Dal fronte della povertà continuano ad arrivare numeri impressionanti, che il governo tenta di aggirare ribadendo in tutte le occasioni di aver stanziato un apposito fondo per contrastarla. Ieri la Banca d’Italia, in audizione alla Camera proprio sul ddl governativo, ha spiegato che tra il 2007 e il 2014 i poveri sono raddoppiati, passando dal 3% al 7% della popolazione italiana, con oltre un milione di minori in povertà assoluta (rappresentano il 10% del totale).

Ma non basta, perché l’istituto guidato da Ignazio Visco ha chiesto – in linea con quanto già aveva fatto l’Inps – di correggere il nuovo sistema di calcolo dell’Isee, che prevede l’assurdità di conteggiare a reddito anche i trattamenti per i disabili, facendo così perdere il diritto al welfare a tante famiglie che li percepiscono e che per questo figurano come più ricche di quanto non lo siano in realtà. Un “regalino” che era venuto dallo stesso esecutivo, con un decreto ad hoc.

Banca d’Italia ritiene «necessaria e urgente»una rimessa a punto dell’Isee dopo la sentenza del Tar che ha chiesto di escludere i trattamenti di disabilità dal calcolo dell’indicatore. Dopo il Tar, lo scorso febbraio era venuta analoga sentenza da parte del Consiglio di Stato. Insomma, adesso la politica si deve adeguare, visto che secondo la giustizia il nuovo modello di calcolo è iniquo.

«Per effetto di tale intervento – ha spiegato Banca d’Italia riferendosi al nuovo sistema di calcolo – l’Isee verrebbe azzerato in un numero elevato di casi, divenendo così privo di capacità discriminante proprio ove si debba definire il diritto all’accesso o il quantum del corrispettivo a fronte di prestazioni destinate ai disabili. Data la centralità dell’Isee, provvedere alla sua rimessa a punto pare necessario e urgente».

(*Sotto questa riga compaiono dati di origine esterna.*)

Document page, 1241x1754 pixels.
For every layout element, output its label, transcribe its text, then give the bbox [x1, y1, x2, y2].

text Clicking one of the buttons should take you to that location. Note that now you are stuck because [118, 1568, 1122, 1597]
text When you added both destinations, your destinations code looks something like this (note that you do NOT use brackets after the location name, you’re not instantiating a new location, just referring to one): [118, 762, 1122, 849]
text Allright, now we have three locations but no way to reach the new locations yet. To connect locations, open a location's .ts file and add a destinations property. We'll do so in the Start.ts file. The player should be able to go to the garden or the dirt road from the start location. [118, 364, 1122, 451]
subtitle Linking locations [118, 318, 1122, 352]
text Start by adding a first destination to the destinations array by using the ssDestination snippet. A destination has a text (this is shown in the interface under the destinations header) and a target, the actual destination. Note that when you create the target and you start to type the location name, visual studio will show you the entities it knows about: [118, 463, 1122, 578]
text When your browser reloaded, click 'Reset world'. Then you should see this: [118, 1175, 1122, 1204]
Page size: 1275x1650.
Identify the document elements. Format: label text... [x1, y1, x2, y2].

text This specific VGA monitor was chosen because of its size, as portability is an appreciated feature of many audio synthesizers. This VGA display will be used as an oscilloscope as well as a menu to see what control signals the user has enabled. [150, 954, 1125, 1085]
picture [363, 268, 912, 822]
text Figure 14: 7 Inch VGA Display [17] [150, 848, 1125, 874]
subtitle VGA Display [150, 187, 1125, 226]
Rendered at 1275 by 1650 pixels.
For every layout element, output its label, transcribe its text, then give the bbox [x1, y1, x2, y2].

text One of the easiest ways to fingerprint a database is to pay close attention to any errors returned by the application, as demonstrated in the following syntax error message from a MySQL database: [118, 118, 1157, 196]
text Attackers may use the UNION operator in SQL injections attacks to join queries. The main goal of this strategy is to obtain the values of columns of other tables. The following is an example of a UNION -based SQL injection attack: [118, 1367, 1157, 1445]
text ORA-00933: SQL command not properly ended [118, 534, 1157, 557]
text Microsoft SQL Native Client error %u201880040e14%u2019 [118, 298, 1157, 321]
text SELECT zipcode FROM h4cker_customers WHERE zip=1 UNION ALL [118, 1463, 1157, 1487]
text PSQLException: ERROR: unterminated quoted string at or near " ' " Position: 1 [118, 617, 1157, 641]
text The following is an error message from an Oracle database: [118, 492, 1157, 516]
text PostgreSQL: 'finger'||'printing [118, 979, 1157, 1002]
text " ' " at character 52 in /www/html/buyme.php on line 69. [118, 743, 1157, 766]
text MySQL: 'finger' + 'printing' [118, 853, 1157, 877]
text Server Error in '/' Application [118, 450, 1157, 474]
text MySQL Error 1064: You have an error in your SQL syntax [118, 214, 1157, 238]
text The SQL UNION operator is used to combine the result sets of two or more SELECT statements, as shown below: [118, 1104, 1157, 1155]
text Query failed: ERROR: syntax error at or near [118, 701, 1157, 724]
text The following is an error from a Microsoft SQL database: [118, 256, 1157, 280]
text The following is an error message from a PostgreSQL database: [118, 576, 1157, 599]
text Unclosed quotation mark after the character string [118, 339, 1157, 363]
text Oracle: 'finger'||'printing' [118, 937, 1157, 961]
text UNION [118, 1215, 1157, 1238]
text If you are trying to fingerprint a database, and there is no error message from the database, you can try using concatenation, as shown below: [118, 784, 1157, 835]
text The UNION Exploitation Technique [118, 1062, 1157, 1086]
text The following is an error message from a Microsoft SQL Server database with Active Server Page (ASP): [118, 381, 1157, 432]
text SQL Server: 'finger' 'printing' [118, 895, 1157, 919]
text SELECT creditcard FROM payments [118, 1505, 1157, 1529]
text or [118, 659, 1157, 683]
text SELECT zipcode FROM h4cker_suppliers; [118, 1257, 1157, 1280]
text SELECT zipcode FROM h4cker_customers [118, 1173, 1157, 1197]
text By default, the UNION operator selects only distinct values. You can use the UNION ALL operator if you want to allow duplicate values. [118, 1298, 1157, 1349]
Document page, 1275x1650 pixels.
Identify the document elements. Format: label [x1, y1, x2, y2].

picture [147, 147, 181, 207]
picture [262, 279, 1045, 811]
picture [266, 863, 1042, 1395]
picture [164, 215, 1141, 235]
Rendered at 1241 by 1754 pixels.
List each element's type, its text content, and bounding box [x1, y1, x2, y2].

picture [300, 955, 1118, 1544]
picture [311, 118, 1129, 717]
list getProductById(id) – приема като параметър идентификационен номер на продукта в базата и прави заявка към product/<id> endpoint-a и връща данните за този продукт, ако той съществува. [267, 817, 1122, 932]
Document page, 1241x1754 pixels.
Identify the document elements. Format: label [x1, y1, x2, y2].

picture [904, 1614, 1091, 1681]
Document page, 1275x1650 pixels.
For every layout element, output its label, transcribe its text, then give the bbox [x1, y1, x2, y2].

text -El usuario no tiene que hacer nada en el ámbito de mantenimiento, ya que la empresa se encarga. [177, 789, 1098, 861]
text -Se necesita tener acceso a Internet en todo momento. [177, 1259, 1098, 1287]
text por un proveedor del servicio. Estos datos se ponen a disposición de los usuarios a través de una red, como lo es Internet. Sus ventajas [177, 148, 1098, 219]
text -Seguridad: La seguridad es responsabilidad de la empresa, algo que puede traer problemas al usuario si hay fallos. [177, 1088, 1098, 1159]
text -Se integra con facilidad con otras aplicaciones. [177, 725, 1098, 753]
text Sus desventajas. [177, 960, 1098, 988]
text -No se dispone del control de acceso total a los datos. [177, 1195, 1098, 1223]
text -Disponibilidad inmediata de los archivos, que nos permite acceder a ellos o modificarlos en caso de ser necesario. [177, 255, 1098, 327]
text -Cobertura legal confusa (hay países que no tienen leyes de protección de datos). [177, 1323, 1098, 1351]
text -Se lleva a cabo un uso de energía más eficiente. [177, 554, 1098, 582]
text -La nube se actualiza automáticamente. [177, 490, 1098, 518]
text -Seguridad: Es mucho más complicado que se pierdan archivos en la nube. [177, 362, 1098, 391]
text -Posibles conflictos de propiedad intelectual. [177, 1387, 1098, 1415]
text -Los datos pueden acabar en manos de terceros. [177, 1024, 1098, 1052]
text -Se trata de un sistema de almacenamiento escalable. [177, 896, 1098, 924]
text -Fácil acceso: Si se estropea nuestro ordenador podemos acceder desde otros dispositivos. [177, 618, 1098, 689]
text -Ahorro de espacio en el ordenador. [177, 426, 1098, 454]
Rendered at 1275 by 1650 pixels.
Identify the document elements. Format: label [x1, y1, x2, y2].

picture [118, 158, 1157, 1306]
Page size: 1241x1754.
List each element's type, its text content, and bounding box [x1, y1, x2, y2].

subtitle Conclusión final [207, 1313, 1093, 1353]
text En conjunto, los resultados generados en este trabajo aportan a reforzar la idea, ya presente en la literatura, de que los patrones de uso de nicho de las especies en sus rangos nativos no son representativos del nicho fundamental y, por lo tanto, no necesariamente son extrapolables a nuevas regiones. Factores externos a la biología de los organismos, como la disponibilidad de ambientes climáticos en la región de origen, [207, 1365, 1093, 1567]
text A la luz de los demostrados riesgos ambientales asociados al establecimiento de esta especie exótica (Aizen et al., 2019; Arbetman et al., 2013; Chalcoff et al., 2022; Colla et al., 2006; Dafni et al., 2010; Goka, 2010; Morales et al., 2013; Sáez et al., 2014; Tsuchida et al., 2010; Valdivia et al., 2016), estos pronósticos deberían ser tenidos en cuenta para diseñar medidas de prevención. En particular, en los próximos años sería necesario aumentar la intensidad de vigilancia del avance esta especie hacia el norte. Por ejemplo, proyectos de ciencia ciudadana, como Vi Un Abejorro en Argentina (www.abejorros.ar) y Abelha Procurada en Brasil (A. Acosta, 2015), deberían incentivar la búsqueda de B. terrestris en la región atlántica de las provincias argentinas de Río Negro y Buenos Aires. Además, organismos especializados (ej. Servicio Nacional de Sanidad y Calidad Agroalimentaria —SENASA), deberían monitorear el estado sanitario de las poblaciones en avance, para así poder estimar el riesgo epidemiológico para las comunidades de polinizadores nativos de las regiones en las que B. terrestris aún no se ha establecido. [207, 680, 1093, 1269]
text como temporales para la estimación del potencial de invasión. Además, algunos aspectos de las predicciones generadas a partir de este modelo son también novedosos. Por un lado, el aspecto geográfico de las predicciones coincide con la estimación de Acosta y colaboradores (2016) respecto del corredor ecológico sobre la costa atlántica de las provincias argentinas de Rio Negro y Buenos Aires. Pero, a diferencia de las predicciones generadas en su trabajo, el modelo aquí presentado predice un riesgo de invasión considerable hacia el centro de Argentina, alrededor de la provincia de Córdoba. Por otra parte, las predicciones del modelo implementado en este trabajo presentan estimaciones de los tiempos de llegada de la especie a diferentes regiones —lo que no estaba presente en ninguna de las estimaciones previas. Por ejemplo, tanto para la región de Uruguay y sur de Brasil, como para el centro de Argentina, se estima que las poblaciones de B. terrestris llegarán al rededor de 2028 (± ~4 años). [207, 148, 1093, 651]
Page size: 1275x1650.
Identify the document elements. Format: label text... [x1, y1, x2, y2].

D’accordo Tito Boeri, presidente dell’Inps, che ha parlato ugualmente in audizione: «Deve essere trovata una soluzione d’urgenza per garantire a migliaia di nuclei familiari con disabili l’esecuzione delle sentenze» del Tar Lazio e del Consiglio di Stato, ha detto.

Secondo Boeri, «non si possono attendere i tempi per l’approvazione di un decreto del presidente del consiglio dei ministri, e questa non è una questione che può essere affrontata a livello amministrativo». A oggi – spiega Boeri – sono circa 400mila «i nuclei familiari con disabili che sarebbero interessati in vario modo o misura dagli effetti delle sentenze».

«Come governo non possiamo che prendere atto della decisione. Provvederemo ad agire in coerenza», aveva detto il ministro Poletti commentando la sentenza del Consiglio di Stato in febbraio. «Il nostro governo – ha cercato di giustificarsi il ministro – ha applicato una normativa approvata in precedenza dall’esecutivo, e sulla quale si erano espresse positivamente le commissioni parlamentari. Ci siamo impegnati nell’attuazione del nuovo Isee ritenendolo un indicatore più veritiero e meglio costruito del precedente, oltre che con un sistema di controlli rafforzato: come sta dimostrando il monitoraggio che pubblichiamo ogni trimestre, è infatti complessivamente un indicatore più equo e che garantisce un accesso più giusto alle prestazioni sociali, anche nel caso delle persone con disabilità».

Peccato che tutta questa “perfezione” e “precisione” venisse poi inficiata dal difetto contestato ieri da Bankitalia e Inps. Assurdità che viene ben descritta dalla sentenza del Consiglio di Stato: «Ricomprendere tra i redditi i trattamenti indennitari percepiti dai disabili significa allora considerare la disabilità alla stregua di una fonte di reddito – come se fosse un lavoro o un patrimonio – e i trattamenti erogati dalle pubbliche amministrazioni non un sostegno al disabile, ma una “remunerazione” del suo stato di invalidità oltremodo irragionevole, oltre che in contrasto con l’articolo 3 della Costituzione».

Banca d’Italia ha comunque promosso il ddl di contrasto alla povertà: «Prospetta – commenta – innovazioni sostanziali». I trasferimenti monetari «andranno definiti sulla base dell’Isee e tenendo conto della situazione reddituale e patrimoniale complessiva della famiglia, in una logica universalistica e non più categoriale. Pur gradualmente, si destina alla lotta alla povertà un ammontare non trascurabile di risorse».